> _Exercise details_
Copy out every line in the entries below that includes "most".

-- Input data follows --

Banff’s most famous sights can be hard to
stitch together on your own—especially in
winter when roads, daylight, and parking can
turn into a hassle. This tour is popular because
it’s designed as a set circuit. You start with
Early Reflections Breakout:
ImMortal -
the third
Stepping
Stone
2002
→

-- Input data concluded --
-- Input data follows --

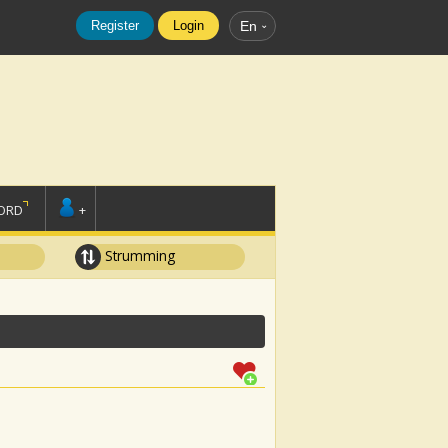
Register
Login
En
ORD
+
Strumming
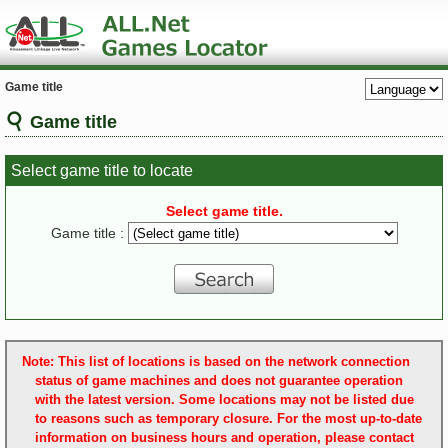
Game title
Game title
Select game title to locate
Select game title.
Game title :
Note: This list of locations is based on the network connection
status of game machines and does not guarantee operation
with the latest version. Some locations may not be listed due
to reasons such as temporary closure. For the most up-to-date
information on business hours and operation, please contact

-- Input data concluded --

> _Reply to the task_
Banff’s most famous sights can be hard to
to reasons such as temporary closure. For the most up-to-date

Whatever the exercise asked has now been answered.